5. L’ultima immagine
L’ultima immagine del viaggio che è rimasta nella mia testa, e
che mi è sembrata anche un gesto di resistenza individuale e
culturale, è stata quella di un signore vestito da Samurai
侍.
L’aspetto di quel vecchio samurai non era del periodo Edo, e
nemmeno dei samurai che conoscevano l’arte della spada (kenjutsu)

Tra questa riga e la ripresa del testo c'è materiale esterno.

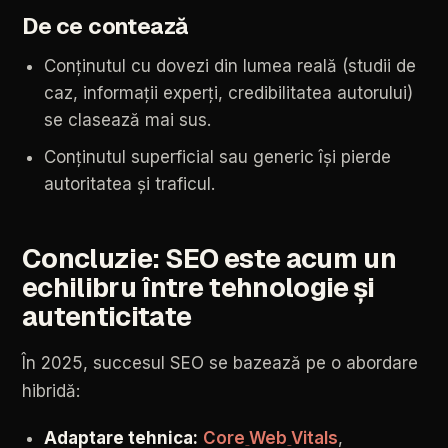
De
ce
contează
Conținutul
cu
dovezi
din
lumea
reală
(studii
de
caz,
informații
experți,
credibilitatea
autorului)
se
clasează
mai
sus.
Conținutul
superficial
sau
generic
își
pierde
autoritatea
și
traficul.
Concluzie:
SEO
este
acum
un
echilibru
între
tehnologie
și
autenticitate
În
2025,
succesul
SEO
se
bazează
pe
o
abordare
hibridă:
Adaptare
tehnica:
Core
Web
Vitals
,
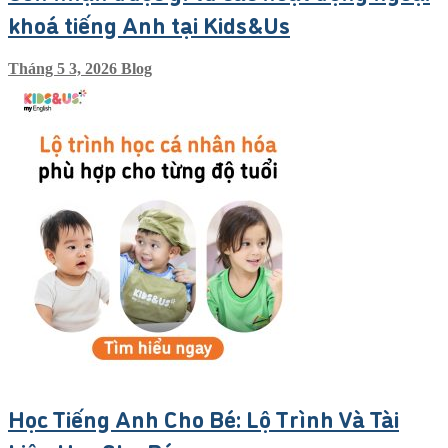
khoá tiếng Anh tại Kids&Us
Tháng 5 3, 2026
Blog
Học Tiếng Anh Cho Bé: Lộ Trình Và Tài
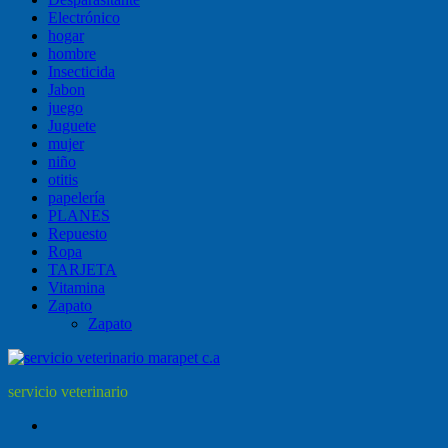
Electrónico
hogar
hombre
Insecticida
Jabon
juego
Juguete
mujer
niño
otitis
papelería
PLANES
Repuesto
Ropa
TARJETA
Vitamina
Zapato
Zapato
servicio veterinario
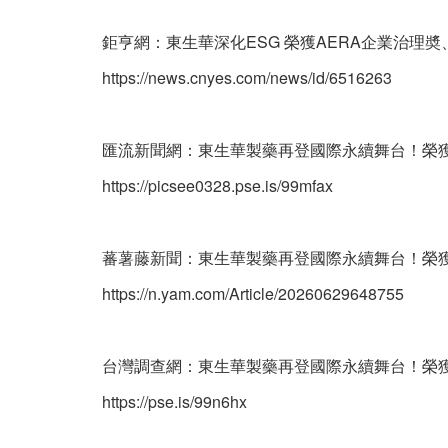
鉅亨網：東生華深化ESG 榮獲AERA企業治理
https://news.cnyes.com/news/id/6516263
匯流新聞網：東生華製藥再登國際永續舞台！榮獲
https://picsee0328.pse.is/99mfax
蕃薯藤新聞：東生華製藥再登國際永續舞台！榮獲
https://n.yam.com/Article/20260629648755
台灣調查網：東生華製藥再登國際永續舞台！榮獲
https://pse.is/99n6hx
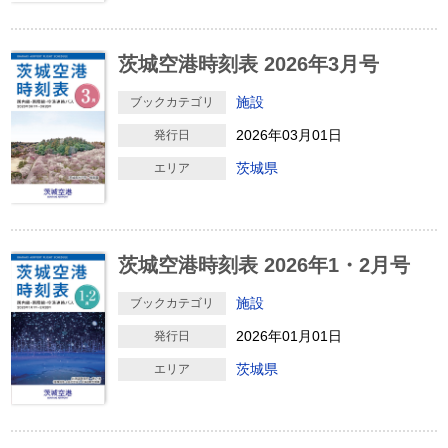
茨城空港時刻表 2026年3月号
施設
ブックカテゴリ
2026年03月01日
発行日
茨城県
エリア
茨城空港時刻表 2026年1・2月号
施設
ブックカテゴリ
2026年01月01日
発行日
茨城県
エリア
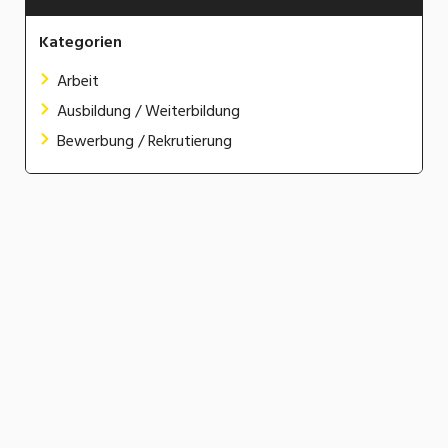
Kategorien
Arbeit
Ausbildung / Weiterbildung
Bewerbung / Rekrutierung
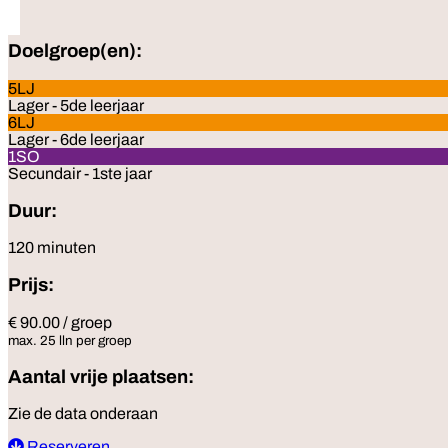
Doelgroep(en):
5LJ
Lager - 5de leerjaar
6LJ
Lager - 6de leerjaar
1SO
Secundair - 1ste jaar
Duur:
120 minuten
Prijs:
€ 90.00 / groep
max. 25 lln per groep
Aantal vrije plaatsen:
Zie de data onderaan
Reserveren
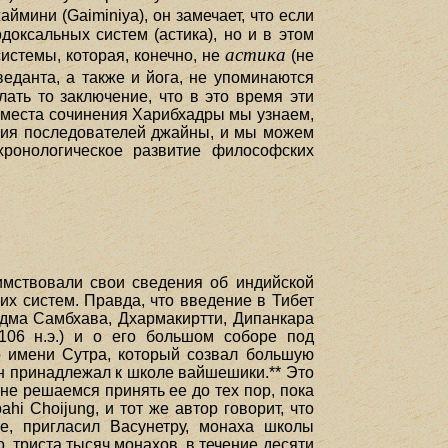
аймини (Gaiminiya), он замечает, что если
оксальных систем (астика), но и в этом
астика
системы, которая, конечно, не
(не
веданта, а также и йога, не упоминаются
ть то заключение, что в это время эти
 места сочинения Харибхадры мы узнаем,
ения последователей джайны, и мы можем
хронологическое развитие философских
аимствовали свои сведения об индийской
их систем. Правда, что введение в Тибет
Падма Самбхава, Дхармакиртти, Дипанкара
106 н.э.) и о его большом соборе под
о имени Сутра, который созвал большую
он принадлежал к школе вайшешики.** Это
 не решаемся принять ее до тех пор, пока
i Choijung, и тот же автор говорит, что
, пригласил Васунетру, монаха школы
, триста тысяч монахов, в течение десяти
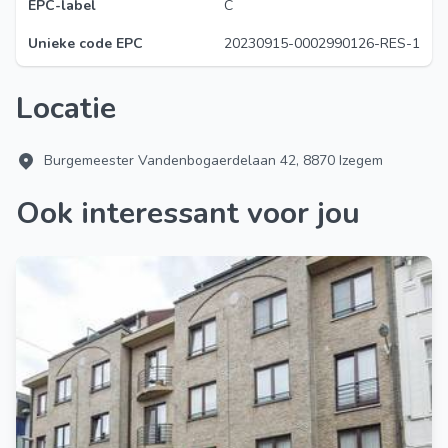
EPC-label
C
Unieke code EPC
20230915-0002990126-RES-1
Locatie
Burgemeester Vandenbogaerdelaan 42, 8870 Izegem
Ook interessant voor jou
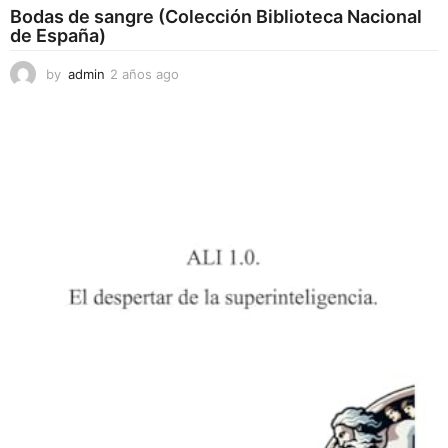
Bodas de sangre (Colección Biblioteca Nacional
de España)
by
admin
2 años ago
2
a
ñ
o
s
a
g
o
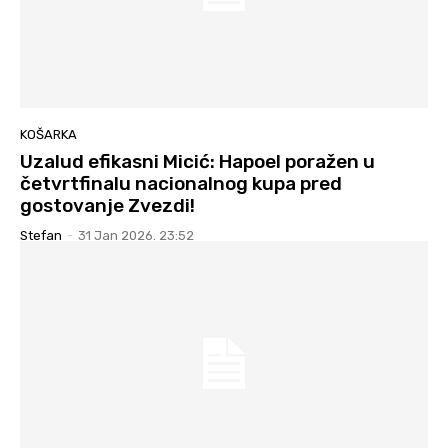
KOŠARKA
Uzalud efikasni Micić: Hapoel poražen u
četvrtfinalu nacionalnog kupa pred
gostovanje Zvezdi!
Stefan
-
31 Jan 2026. 23:52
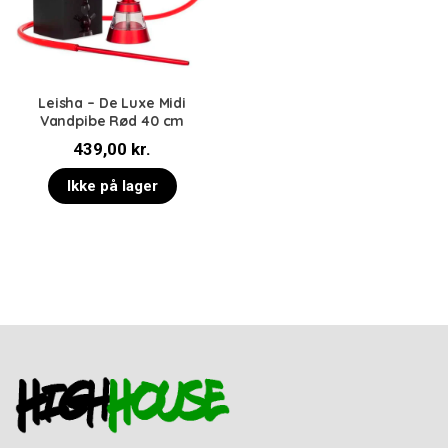
Leisha – De Luxe Midi
Vandpibe Rød 40 cm
439,00
kr.
Ikke på lager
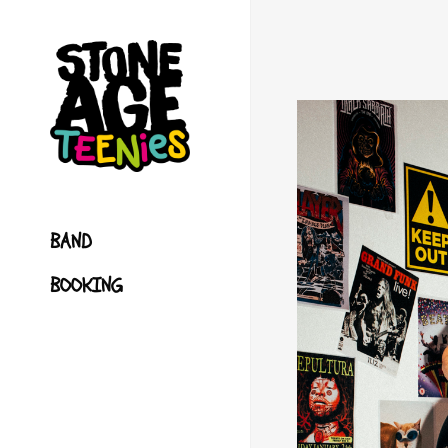
BAND
BOOKING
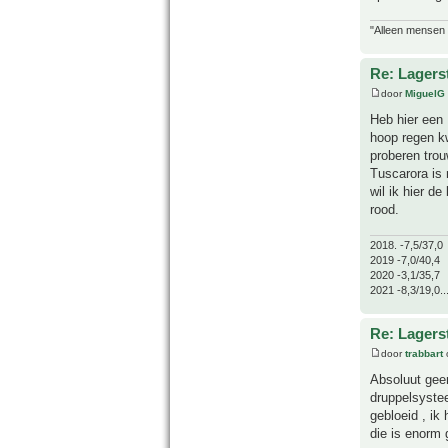
"Alleen mensen d
Re: Lagers
door
MiguelG
Heb hier een 
hoop regen kw
proberen trou
Tuscarora is 
wil ik hier d
rood.
2018. -7,5/37,0
2019 -7,0/40,4
2020 -3,1/35,7
2021 -8,3/19,0..
Re: Lagers
door
trabbart
Absoluut geen
druppelsyste
gebloeid , ik
die is enorm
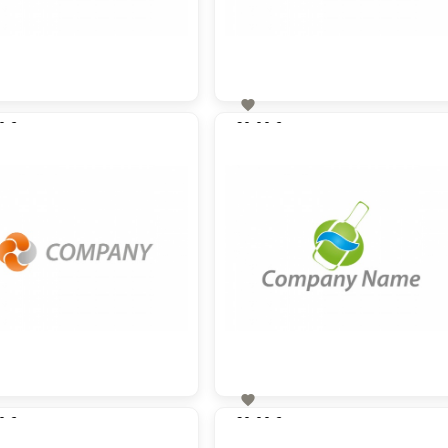

0 €
60,00 €
zzgl. MwSt
zzgl. MwSt

0 €
60,00 €
zzgl. MwSt
zzgl. MwSt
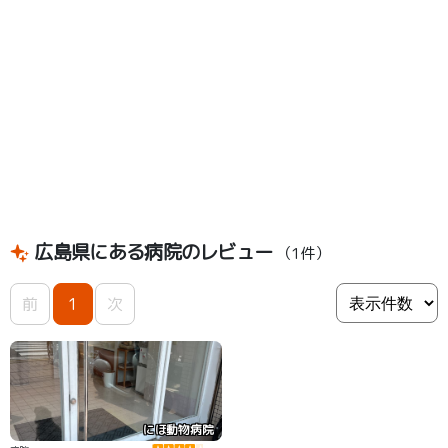
広島県にある病院のレビュー
（1件）
前
1
次
にほ動物病院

o della manipolazione dell’arco. A differenza dei guerrieri
giapponesi, vedevo un uomo in età abbastanza avanzata, sembrava
essere un ultra-settantenne. Invece di portare la sua bella
spada, possedeva soltanto un piccolo barattolo di porcellana, in
cui si sentiva ogni tanto il suono delle monetine di yen
che cadevano, senza provocare nessuna espressione di allegria in
quell’uomo.
Indossava un vecchio cappello di samurai e aveva uno sguardo di
stanchezza infinita. Il suo indebolimento fisico non era solo
della sua condizione di mendicante, ma si sentiva così perché
nello sguardo di chi passava non si trovava compassione e
neanche nostalgia dei vecchi tempi. L’uomo chiedeva spiccioli
vicino al Parco Ueno, dove si trova il Museo Nazionale d’Arte ed
Archeologia nel centro commerciale di Tokyo. Quell’immagine del
signore che indossava il vestito di Samurai rappresenta per me
la sintesi di tutte le contraddizioni di un Giappone che molte
volte, sotto il segno della modernità, si dimentica della vita e
dell’ambiente, ma che sempre ricorda la poesia del passato:
«Come
il fiore del ciliegio è il migliore tra i fiori, così il
guerriero è il migliore tra gli uomini».
SETTEMBRE 2013
[1]
Statistics Bureau. Ministry of Internal Affairs and
Communications. 2013,
http://www.stat.go.jp/english/data/roudou/results/month/index.htm
[2] P. Bourdieu,
La précarité est aujourd'hui partout, Intervention lors des Rencontres européennes contre la précarité,
[3]
K.
Kosik, La crise
des temps modernes:
dialectique de la morale, Les Editions De
[4]
Z.
Bauman, Modernidade Líquida, Jorge Zahar, Rio de Janeiro 2001.